What Is Unstructured Information & Why Is It So Challenging?

“Information retrieval is a significant problem for businesses. Further, the extent of the problem worsens with increasing size of the document collection [and] the less formal the information stored.”

Information Retrieval in Business: An Unmet Challenge[i]

Unstructured information, at its simplest, is information that does not reside in the rows and columns of a database. Any database user understands that the meaning of a field in a database is a combination of what the row and the column each mean, such as the price of a widget on a certain date. However, unlike the structured information that resides in databases, unstructured information does not always have a predetermined form, business purpose, use, value, or security classification.

As a result, managing unstructured information is tricky. Many long-established techniques for database administration simply do not apply. This complexity also makes calculating the total cost of unstructured information difficult.

Unstructured information comes in many forms, including word processing documents, spreadsheets, social media posts, and log files automatically generated by computer servers. Some unstructured information has more structure than others (email messages, for example, all have a header, subject line, and message body). Some call this information semi-structured information, but for our purposes, we will use the term unstructured information to include semi-structured information as well.

**********

Task 1: In the passage on unstructured information, which three parts does every email message have?

[Data extracted from a collection]

**********

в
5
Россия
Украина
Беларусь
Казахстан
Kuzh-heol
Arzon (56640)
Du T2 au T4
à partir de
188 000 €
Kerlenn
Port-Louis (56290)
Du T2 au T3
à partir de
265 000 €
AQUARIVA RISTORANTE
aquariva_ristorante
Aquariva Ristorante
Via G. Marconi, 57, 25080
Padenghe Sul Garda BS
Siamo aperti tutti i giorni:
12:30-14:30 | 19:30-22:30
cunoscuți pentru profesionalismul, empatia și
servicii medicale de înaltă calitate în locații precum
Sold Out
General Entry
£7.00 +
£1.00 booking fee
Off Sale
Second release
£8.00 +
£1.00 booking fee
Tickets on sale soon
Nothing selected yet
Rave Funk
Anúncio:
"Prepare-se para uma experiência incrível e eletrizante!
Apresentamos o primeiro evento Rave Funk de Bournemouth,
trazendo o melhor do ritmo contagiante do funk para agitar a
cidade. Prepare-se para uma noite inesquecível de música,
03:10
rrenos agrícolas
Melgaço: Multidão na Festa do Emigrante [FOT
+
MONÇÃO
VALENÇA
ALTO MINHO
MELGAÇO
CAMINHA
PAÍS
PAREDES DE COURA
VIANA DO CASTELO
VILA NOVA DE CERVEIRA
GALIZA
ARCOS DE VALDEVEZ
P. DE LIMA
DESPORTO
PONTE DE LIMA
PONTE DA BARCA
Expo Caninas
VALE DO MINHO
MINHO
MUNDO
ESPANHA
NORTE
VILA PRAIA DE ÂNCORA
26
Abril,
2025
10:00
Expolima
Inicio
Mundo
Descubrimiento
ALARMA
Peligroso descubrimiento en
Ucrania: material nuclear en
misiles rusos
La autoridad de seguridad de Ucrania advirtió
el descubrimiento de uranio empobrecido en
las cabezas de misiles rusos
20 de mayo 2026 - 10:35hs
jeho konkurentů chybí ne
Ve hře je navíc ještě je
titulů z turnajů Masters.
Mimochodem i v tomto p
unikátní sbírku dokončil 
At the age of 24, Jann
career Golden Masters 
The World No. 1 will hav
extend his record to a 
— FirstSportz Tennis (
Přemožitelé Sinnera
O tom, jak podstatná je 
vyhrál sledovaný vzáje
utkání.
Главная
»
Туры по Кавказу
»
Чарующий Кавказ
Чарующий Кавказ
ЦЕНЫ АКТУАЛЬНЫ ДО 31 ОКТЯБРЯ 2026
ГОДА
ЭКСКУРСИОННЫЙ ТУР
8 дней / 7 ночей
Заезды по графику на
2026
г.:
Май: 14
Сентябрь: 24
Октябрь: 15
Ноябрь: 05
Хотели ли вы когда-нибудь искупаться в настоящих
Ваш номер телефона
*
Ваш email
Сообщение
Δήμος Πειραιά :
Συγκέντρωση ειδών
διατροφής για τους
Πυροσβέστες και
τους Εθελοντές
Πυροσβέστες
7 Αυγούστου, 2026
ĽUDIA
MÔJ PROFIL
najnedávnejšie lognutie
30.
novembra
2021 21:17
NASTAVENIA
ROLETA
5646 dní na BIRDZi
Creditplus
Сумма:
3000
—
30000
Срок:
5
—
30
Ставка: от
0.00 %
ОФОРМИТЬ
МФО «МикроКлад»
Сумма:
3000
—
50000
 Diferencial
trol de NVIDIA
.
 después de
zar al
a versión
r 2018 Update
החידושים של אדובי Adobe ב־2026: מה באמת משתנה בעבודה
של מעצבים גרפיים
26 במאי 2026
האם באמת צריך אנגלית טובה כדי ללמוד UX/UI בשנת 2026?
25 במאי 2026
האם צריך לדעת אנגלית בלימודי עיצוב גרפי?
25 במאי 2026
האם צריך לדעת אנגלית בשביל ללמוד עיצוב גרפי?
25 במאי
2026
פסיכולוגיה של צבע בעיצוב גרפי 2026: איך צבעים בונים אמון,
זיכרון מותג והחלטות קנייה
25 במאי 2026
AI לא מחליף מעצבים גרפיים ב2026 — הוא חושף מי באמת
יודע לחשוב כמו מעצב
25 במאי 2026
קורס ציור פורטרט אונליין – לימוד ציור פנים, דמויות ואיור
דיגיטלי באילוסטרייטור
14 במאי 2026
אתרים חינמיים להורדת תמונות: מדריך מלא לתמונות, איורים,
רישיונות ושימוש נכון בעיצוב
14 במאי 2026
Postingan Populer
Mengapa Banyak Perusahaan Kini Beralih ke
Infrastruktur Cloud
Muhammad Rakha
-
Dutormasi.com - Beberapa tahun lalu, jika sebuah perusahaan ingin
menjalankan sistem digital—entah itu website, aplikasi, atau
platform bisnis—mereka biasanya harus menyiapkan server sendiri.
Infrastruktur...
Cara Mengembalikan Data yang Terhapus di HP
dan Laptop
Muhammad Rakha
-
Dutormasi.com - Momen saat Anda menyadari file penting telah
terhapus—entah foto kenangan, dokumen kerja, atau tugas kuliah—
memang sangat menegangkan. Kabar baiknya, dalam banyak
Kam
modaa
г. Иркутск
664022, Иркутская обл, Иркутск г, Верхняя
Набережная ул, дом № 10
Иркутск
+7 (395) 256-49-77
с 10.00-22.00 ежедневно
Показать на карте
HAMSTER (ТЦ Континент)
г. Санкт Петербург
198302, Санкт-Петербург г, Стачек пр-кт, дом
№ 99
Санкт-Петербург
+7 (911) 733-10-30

**********

Task 2: Rewrite the entries from the first line through the line containing "12:30-14:30 | 19:30-22:30", replacing "à partir de" with "dès" and leaving everything else unchanged.

Written answer 1: A header, a subject line, and a message body.

Written answer 2:
в
5
Россия
Украина
Беларусь
Казахстан
Kuzh-heol
Arzon (56640)
Du T2 au T4
dès
188 000 €
Kerlenn
Port-Louis (56290)
Du T2 au T3
dès
265 000 €
AQUARIVA RISTORANTE
aquariva_ristorante
Aquariva Ristorante
Via G. Marconi, 57, 25080
Padenghe Sul Garda BS
Siamo aperti tutti i giorni:
12:30-14:30 | 19:30-22:30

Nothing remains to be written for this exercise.